Showing posts with label Heather Sweeney. Show all posts
Showing posts with label Heather Sweeney. Show all posts

Monday, 21 January 2019

Heather Sweeney : part five

How does a poem begin?

A poem begins with attention to a moment.  To an inner momentum.  A memory.  A pause, a pulse of something you need to articulate.  Like the intersection of ash and willow.  Wilting fog.  Mist and pine.  It begins with a door. With hunger.  With a song humming in the shoulder blade. With surrender.

Monday, 14 January 2019

Heather Sweeney : part four

What other poetry books have you been reading lately?

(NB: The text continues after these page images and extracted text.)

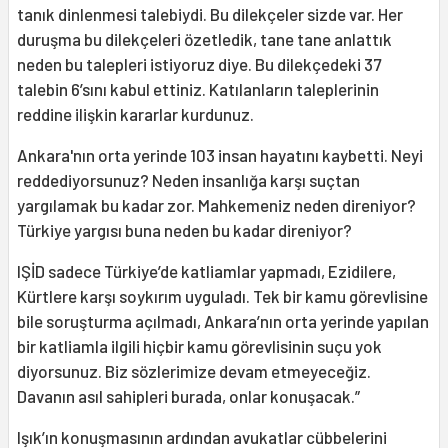
tanık dinlenmesi talebiydi. Bu dilekçeler sizde var. Her
duruşma bu dilekçeleri özetledik, tane tane anlattık
neden bu talepleri istiyoruz diye. Bu dilekçedeki 37
talebin 6’sını kabul ettiniz. Katılanların taleplerinin
reddine ilişkin kararlar kurdunuz.
Ankara'nın orta yerinde 103 insan hayatını kaybetti. Neyi
reddediyorsunuz? Neden insanlığa karşı suçtan
yargılamak bu kadar zor. Mahkemeniz neden direniyor?
Türkiye yargısı buna neden bu kadar direniyor?
IŞİD sadece Türkiye’de katliamlar yapmadı, Ezidilere,
Kürtlere karşı soykırım uyguladı. Tek bir kamu görevlisine
bile soruşturma açılmadı, Ankara’nın orta yerinde yapılan
bir katliamla ilgili hiçbir kamu görevlisinin suçu yok
diyorsunuz. Biz sözlerimize devam etmeyeceğiz.
Davanın asıl sahipleri burada, onlar konuşacak.”
Işık’ın konuşmasının ardından avukatlar cübbelerini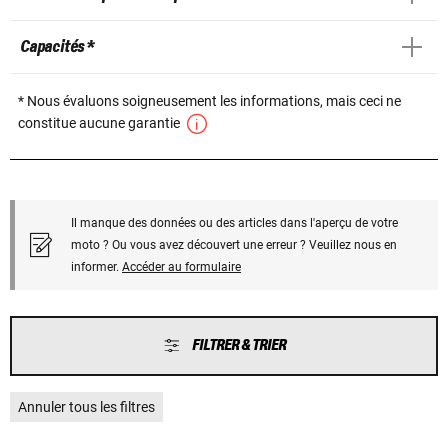
Capacités *
* Nous évaluons soigneusement les informations, mais ceci ne
constitue aucune garantie
Il manque des données ou des articles dans l'aperçu de votre
moto ? Ou vous avez découvert une erreur ? Veuillez nous en
informer.
Accéder au formulaire
FILTRER & TRIER
Annuler tous les filtres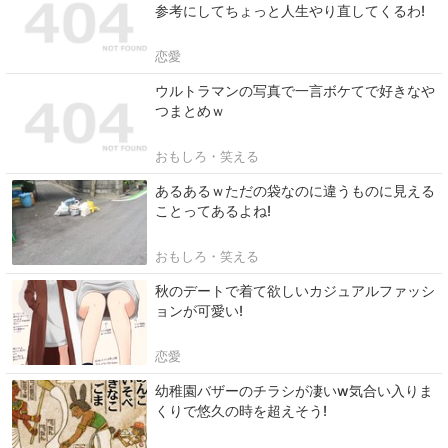
参考にしてちょっと人生やり直してくるわ!
恋愛
ウルトラマンの写真で一言ボケてで好きなや
つまとめｗ
おもしろ・笑える
あるあるｗただの袋なのに違うものに見える
ことってあるよね!
おもしろ・笑える
秋のデートで着て欲しいカジュアルファッシ
ョンが可愛い!
恋愛
幼稚園バザーのチラシが凄いw気合い入りま
くりで悠久の時を超えそう!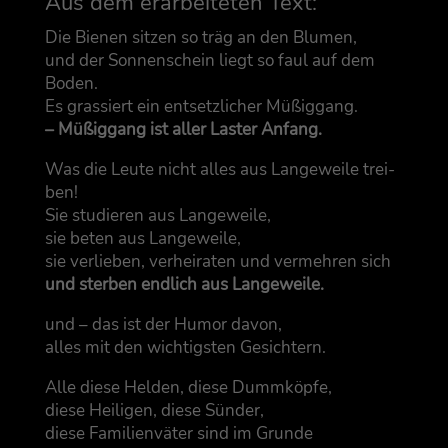
Aus dem erar­bei­te­ten Text:
Die Bie­nen sit­zen so träg an den Blu­men,
und der Son­nen­schein liegt so faul auf dem
Boden.
Es gras­siert ein ent­setz­li­cher Müßig­gang.
– Müßig­gang ist aller Las­ter Anfang.
Was die Leu­te nicht alles aus Lan­ge­wei­le trei­
ben!
Sie stu­die­ren aus Lan­ge­wei­le,
sie beten aus Lan­ge­wei­le,
sie ver­lie­ben, ver­hei­ra­ten und ver­meh­ren sich
und ster­ben end­lich aus Langeweile.
und – das ist der Humor davon,
alles mit den wich­tigs­ten Gesichtern.
Alle die­se Hel­den, die­se Dumm­köp­fe,
die­se Hei­li­gen, die­se Sün­der,
die­se Fami­li­en­vä­ter sind im Grun­de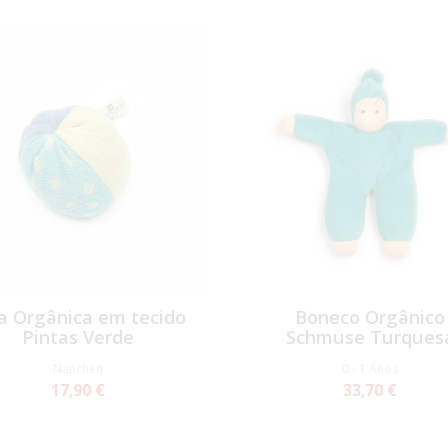
a Orgânica em tecido
Boneco Orgânico
Pintas Verde
Schmuse Turques
Nanchen
0 - 1 Anos
17,90 €
33,70 €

Lately, I have been reading Dust and Light by Joseph Braun, and Certain Magical Acts by Alice Notley.  Needless to say, both are stunning.  I am also re-reading Lyn Hejinian’s The Language of Inquiry, which I am always learning from.

Monday, 7 January 2019

Heather Sweeney : part three

What do you feel poetry can accomplish that other forms can’t?

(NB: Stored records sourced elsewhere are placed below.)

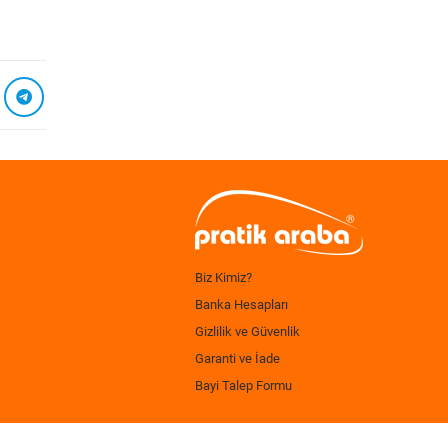
Biz Kimiz?
Banka Hesapları
Gizlilik ve Güvenlik
Garanti ve İade
Bayi Talep Formu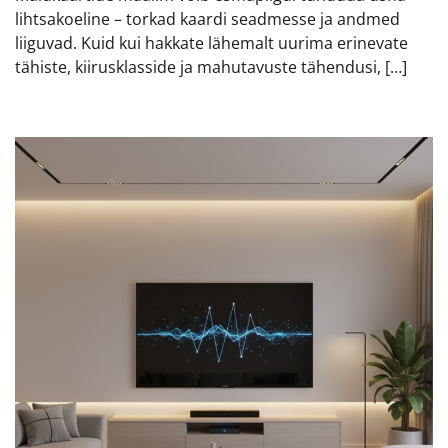
lihtsakoeline – torkad kaardi seadmesse ja andmed
liiguvad. Kuid kui hakkate lähemalt uurima erinevate
tähiste, kiirusklasside ja mahutavuste tähendusi, […]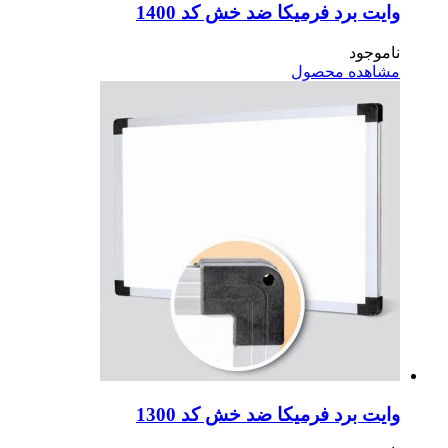
یت برد فرمیکا ضد خش کد 1400
موجود
اهده محصول
یت برد فرمیکا ضد خش کد 1300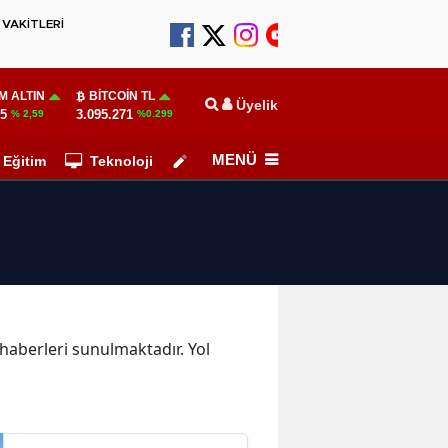
VAKİTLERİ
M ALTIN
BITCOIN TL
Üyelik
55
3.095.271
% 2,59
%0.299
MENÜ
Eğitim
Teknoloji
Köşe Yazarları
l haberleri sunulmaktadır. Yol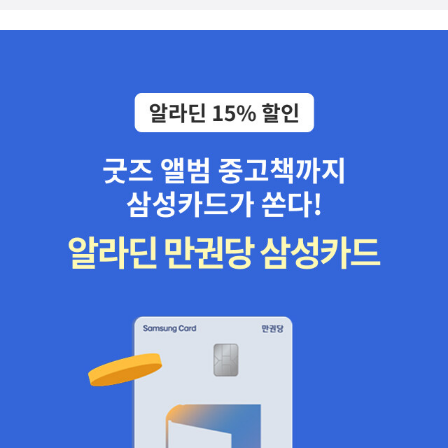
물 파손, 방화를 일컫는 것이었다. 이에 대해 여성운동계 내부의 의견
이 엇갈린 것은 물론이다. 폭력을 활용하는 단계가 있었다는 사실을
여지껏 모르고 있었는데, 알게 되자 일부 사람들의 '페미니즘'에 대한
뿌리깊은 불신과 거부감을 약간은 이해할 수 있었다. (그런데 한국에
는 이런 단계가 있었을까? 없었다면 불신과 거부감도 '수입'했나?)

I find that I write poetry to understand myself.  I cannot express myself the same way in fiction or other genres.  It feels so full of possibilities.  You catch yourself inside a line of poetry and are transported.  A poem is a constellation.  A poem is a fractal.  A seed.  A cell.

Monday, 31 December 2018

Heather Sweeney : part two

How do you know when a poem is finished?

This is a tough call.  I think it’s finished when the poem stops keeping you up at night.  When it stops being annoying.  When it stops breaking your heart.  When it can live on its own without you.

Monday, 24 December 2018

Heather Sweeney : part one

Heather Sweeney’s chapbook Just Let Me Have This was published this year by Selcouth Station Press.  Her newest chapbook, Same Bitch, Different Era:  The Real Housewives Poems is forthcoming by above/ground press.  Her poetry appears in recent issues of the tiny, A Velvet Giant and Goat’s Milk.  She lives in San Diego where she writes and teaches.  You can also find her at https://heathersweeney.net/

What are you working on?

I have a chapbook forthcoming from above/ground press, Same Bitch, Different Era which is based on the reality television show, The Real Housewives of New York; so I am finalizing ideas about the cover design and the acknowledgments.  I am also working a series of prose-ish poems that center around ethereal states of being and ethereal materials—charcoal, mist, clouds.  I have been working closely with slowness and integration.  I am allowing myself to take more time with these poems and not get so hung up on the finished product.